**EXERCISE**. Retype every line of the records below, without changing a single character.

Extracted records:
^^^^^^^^
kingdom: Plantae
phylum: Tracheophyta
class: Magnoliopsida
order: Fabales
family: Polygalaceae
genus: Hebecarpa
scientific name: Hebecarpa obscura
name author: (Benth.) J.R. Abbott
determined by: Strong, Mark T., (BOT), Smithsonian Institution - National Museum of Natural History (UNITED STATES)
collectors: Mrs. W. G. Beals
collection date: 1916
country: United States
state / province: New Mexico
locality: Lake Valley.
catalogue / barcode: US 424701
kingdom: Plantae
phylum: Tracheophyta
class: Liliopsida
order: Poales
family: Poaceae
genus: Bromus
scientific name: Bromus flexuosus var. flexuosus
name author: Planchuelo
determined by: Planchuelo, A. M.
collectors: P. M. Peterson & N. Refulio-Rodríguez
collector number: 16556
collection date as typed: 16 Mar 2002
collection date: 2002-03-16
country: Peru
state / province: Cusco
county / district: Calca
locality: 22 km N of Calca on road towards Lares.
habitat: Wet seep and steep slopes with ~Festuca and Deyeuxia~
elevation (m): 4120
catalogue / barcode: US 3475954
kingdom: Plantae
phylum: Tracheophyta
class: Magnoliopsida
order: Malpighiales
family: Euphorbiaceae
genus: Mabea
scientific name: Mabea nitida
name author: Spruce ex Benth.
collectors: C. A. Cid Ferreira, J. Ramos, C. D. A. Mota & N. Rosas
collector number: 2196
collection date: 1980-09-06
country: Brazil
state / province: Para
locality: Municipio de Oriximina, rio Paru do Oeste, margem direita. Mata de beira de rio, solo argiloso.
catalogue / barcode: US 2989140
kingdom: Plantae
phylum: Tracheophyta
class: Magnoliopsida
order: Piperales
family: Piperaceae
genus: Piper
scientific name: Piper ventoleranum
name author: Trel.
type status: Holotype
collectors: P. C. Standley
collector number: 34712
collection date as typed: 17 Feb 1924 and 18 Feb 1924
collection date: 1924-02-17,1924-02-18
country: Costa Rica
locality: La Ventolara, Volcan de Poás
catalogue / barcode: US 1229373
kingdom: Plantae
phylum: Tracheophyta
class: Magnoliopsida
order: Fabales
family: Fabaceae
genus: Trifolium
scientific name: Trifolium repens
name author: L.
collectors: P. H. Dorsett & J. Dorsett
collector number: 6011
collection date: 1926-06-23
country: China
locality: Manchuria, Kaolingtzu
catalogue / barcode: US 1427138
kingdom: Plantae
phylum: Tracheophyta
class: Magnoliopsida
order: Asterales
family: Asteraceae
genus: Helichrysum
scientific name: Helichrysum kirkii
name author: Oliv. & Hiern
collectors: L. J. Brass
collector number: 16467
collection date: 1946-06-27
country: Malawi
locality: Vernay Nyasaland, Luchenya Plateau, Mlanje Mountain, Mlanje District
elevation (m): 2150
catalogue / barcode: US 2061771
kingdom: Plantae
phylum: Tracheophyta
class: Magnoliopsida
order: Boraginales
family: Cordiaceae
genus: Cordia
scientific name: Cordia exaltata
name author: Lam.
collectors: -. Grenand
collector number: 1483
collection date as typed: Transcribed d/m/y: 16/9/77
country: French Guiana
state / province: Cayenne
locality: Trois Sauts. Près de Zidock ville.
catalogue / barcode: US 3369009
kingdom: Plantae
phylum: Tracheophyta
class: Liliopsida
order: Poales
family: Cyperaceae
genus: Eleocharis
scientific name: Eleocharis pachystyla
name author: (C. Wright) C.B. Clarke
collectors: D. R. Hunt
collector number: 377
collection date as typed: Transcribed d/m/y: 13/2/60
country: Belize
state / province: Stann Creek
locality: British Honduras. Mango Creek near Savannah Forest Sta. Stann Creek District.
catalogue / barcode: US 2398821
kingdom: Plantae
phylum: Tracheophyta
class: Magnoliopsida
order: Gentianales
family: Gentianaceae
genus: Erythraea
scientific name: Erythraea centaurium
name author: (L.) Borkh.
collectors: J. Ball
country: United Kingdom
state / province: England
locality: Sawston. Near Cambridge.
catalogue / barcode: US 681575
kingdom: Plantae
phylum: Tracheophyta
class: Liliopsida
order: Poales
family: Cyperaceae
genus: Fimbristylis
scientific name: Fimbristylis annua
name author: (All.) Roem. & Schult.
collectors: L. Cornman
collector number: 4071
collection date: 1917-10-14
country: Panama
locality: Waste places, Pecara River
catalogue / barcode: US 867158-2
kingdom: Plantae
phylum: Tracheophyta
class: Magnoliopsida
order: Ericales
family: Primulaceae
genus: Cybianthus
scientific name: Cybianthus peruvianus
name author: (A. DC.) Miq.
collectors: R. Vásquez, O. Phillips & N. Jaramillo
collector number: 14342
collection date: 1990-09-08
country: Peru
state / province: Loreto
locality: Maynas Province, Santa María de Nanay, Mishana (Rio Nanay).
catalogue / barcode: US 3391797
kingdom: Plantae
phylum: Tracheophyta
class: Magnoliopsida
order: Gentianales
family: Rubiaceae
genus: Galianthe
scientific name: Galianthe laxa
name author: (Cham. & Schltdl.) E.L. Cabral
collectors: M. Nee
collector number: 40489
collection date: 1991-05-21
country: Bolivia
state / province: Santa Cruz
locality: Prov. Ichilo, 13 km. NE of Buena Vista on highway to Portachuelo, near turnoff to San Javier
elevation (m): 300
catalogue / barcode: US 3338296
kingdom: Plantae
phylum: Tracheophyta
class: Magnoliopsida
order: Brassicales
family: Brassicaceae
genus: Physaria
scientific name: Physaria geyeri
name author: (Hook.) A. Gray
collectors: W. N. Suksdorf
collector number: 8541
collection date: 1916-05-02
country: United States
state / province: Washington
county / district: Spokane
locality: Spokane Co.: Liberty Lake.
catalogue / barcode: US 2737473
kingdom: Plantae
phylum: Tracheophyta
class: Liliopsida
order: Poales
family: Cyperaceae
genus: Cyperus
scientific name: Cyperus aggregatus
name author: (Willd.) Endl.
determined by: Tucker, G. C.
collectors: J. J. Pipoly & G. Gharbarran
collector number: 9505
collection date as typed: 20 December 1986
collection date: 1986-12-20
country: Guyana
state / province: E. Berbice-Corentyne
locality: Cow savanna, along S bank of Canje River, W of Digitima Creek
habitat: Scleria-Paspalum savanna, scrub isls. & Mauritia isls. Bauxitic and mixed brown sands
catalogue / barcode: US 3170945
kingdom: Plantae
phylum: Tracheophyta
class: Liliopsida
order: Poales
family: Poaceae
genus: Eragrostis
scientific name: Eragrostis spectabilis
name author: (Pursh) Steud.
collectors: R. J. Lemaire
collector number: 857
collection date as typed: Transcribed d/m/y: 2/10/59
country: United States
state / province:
^^^^^^^^
**TASK RESULT**.
kingdom: Plantae
phylum: Tracheophyta
class: Magnoliopsida
order: Fabales
family: Polygalaceae
genus: Hebecarpa
scientific name: Hebecarpa obscura
name author: (Benth.) J.R. Abbott
determined by: Strong, Mark T., (BOT), Smithsonian Institution - National Museum of Natural History (UNITED STATES)
collectors: Mrs. W. G. Beals
collection date: 1916
country: United States
state / province: New Mexico
locality: Lake Valley.
catalogue / barcode: US 424701
kingdom: Plantae
phylum: Tracheophyta
class: Liliopsida
order: Poales
family: Poaceae
genus: Bromus
scientific name: Bromus flexuosus var. flexuosus
name author: Planchuelo
determined by: Planchuelo, A. M.
collectors: P. M. Peterson & N. Refulio-Rodríguez
collector number: 16556
collection date as typed: 16 Mar 2002
collection date: 2002-03-16
country: Peru
state / province: Cusco
county / district: Calca
locality: 22 km N of Calca on road towards Lares.
habitat: Wet seep and steep slopes with ~Festuca and Deyeuxia~
elevation (m): 4120
catalogue / barcode: US 3475954
kingdom: Plantae
phylum: Tracheophyta
class: Magnoliopsida
order: Malpighiales
family: Euphorbiaceae
genus: Mabea
scientific name: Mabea nitida
name author: Spruce ex Benth.
collectors: C. A. Cid Ferreira, J. Ramos, C. D. A. Mota & N. Rosas
collector number: 2196
collection date: 1980-09-06
country: Brazil
state / province: Para
locality: Municipio de Oriximina, rio Paru do Oeste, margem direita. Mata de beira de rio, solo argiloso.
catalogue / barcode: US 2989140
kingdom: Plantae
phylum: Tracheophyta
class: Magnoliopsida
order: Piperales
family: Piperaceae
genus: Piper
scientific name: Piper ventoleranum
name author: Trel.
type status: Holotype
collectors: P. C. Standley
collector number: 34712
collection date as typed: 17 Feb 1924 and 18 Feb 1924
collection date: 1924-02-17,1924-02-18
country: Costa Rica
locality: La Ventolara, Volcan de Poás
catalogue / barcode: US 1229373
kingdom: Plantae
phylum: Tracheophyta
class: Magnoliopsida
order: Fabales
family: Fabaceae
genus: Trifolium
scientific name: Trifolium repens
name author: L.
collectors: P. H. Dorsett & J. Dorsett
collector number: 6011
collection date: 1926-06-23
country: China
locality: Manchuria, Kaolingtzu
catalogue / barcode: US 1427138
kingdom: Plantae
phylum: Tracheophyta
class: Magnoliopsida
order: Asterales
family: Asteraceae
genus: Helichrysum
scientific name: Helichrysum kirkii
name author: Oliv. & Hiern
collectors: L. J. Brass
collector number: 16467
collection date: 1946-06-27
country: Malawi
locality: Vernay Nyasaland, Luchenya Plateau, Mlanje Mountain, Mlanje District
elevation (m): 2150
catalogue / barcode: US 2061771
kingdom: Plantae
phylum: Tracheophyta
class: Magnoliopsida
order: Boraginales
family: Cordiaceae
genus: Cordia
scientific name: Cordia exaltata
name author: Lam.
collectors: -. Grenand
collector number: 1483
collection date as typed: Transcribed d/m/y: 16/9/77
country: French Guiana
state / province: Cayenne
locality: Trois Sauts. Près de Zidock ville.
catalogue / barcode: US 3369009
kingdom: Plantae
phylum: Tracheophyta
class: Liliopsida
order: Poales
family: Cyperaceae
genus: Eleocharis
scientific name: Eleocharis pachystyla
name author: (C. Wright) C.B. Clarke
collectors: D. R. Hunt
collector number: 377
collection date as typed: Transcribed d/m/y: 13/2/60
country: Belize
state / province: Stann Creek
locality: British Honduras. Mango Creek near Savannah Forest Sta. Stann Creek District.
catalogue / barcode: US 2398821
kingdom: Plantae
phylum: Tracheophyta
class: Magnoliopsida
order: Gentianales
family: Gentianaceae
genus: Erythraea
scientific name: Erythraea centaurium
name author: (L.) Borkh.
collectors: J. Ball
country: United Kingdom
state / province: England
locality: Sawston. Near Cambridge.
catalogue / barcode: US 681575
kingdom: Plantae
phylum: Tracheophyta
class: Liliopsida
order: Poales
family: Cyperaceae
genus: Fimbristylis
scientific name: Fimbristylis annua
name author: (All.) Roem. & Schult.
collectors: L. Cornman
collector number: 4071
collection date: 1917-10-14
country: Panama
locality: Waste places, Pecara River
catalogue / barcode: US 867158-2
kingdom: Plantae
phylum: Tracheophyta
class: Magnoliopsida
order: Ericales
family: Primulaceae
genus: Cybianthus
scientific name: Cybianthus peruvianus
name author: (A. DC.) Miq.
collectors: R. Vásquez, O. Phillips & N. Jaramillo
collector number: 14342
collection date: 1990-09-08
country: Peru
state / province: Loreto
locality: Maynas Province, Santa María de Nanay, Mishana (Rio Nanay).
catalogue / barcode: US 3391797
kingdom: Plantae
phylum: Tracheophyta
class: Magnoliopsida
order: Gentianales
family: Rubiaceae
genus: Galianthe
scientific name: Galianthe laxa
name author: (Cham. & Schltdl.) E.L. Cabral
collectors: M. Nee
collector number: 40489
collection date: 1991-05-21
country: Bolivia
state / province: Santa Cruz
locality: Prov. Ichilo, 13 km. NE of Buena Vista on highway to Portachuelo, near turnoff to San Javier
elevation (m): 300
catalogue / barcode: US 3338296
kingdom: Plantae
phylum: Tracheophyta
class: Magnoliopsida
order: Brassicales
family: Brassicaceae
genus: Physaria
scientific name: Physaria geyeri
name author: (Hook.) A. Gray
collectors: W. N. Suksdorf
collector number: 8541
collection date: 1916-05-02
country: United States
state / province: Washington
county / district: Spokane
locality: Spokane Co.: Liberty Lake.
catalogue / barcode: US 2737473
kingdom: Plantae
phylum: Tracheophyta
class: Liliopsida
order: Poales
family: Cyperaceae
genus: Cyperus
scientific name: Cyperus aggregatus
name author: (Willd.) Endl.
determined by: Tucker, G. C.
collectors: J. J. Pipoly & G. Gharbarran
collector number: 9505
collection date as typed: 20 December 1986
collection date: 1986-12-20
country: Guyana
state / province: E. Berbice-Corentyne
locality: Cow savanna, along S bank of Canje River, W of Digitima Creek
habitat: Scleria-Paspalum savanna, scrub isls. & Mauritia isls. Bauxitic and mixed brown sands
catalogue / barcode: US 3170945
kingdom: Plantae
phylum: Tracheophyta
class: Liliopsida
order: Poales
family: Poaceae
genus: Eragrostis
scientific name: Eragrostis spectabilis
name author: (Pursh) Steud.
collectors: R. J. Lemaire
collector number: 857
collection date as typed: Transcribed d/m/y: 2/10/59
country: United States
state / province:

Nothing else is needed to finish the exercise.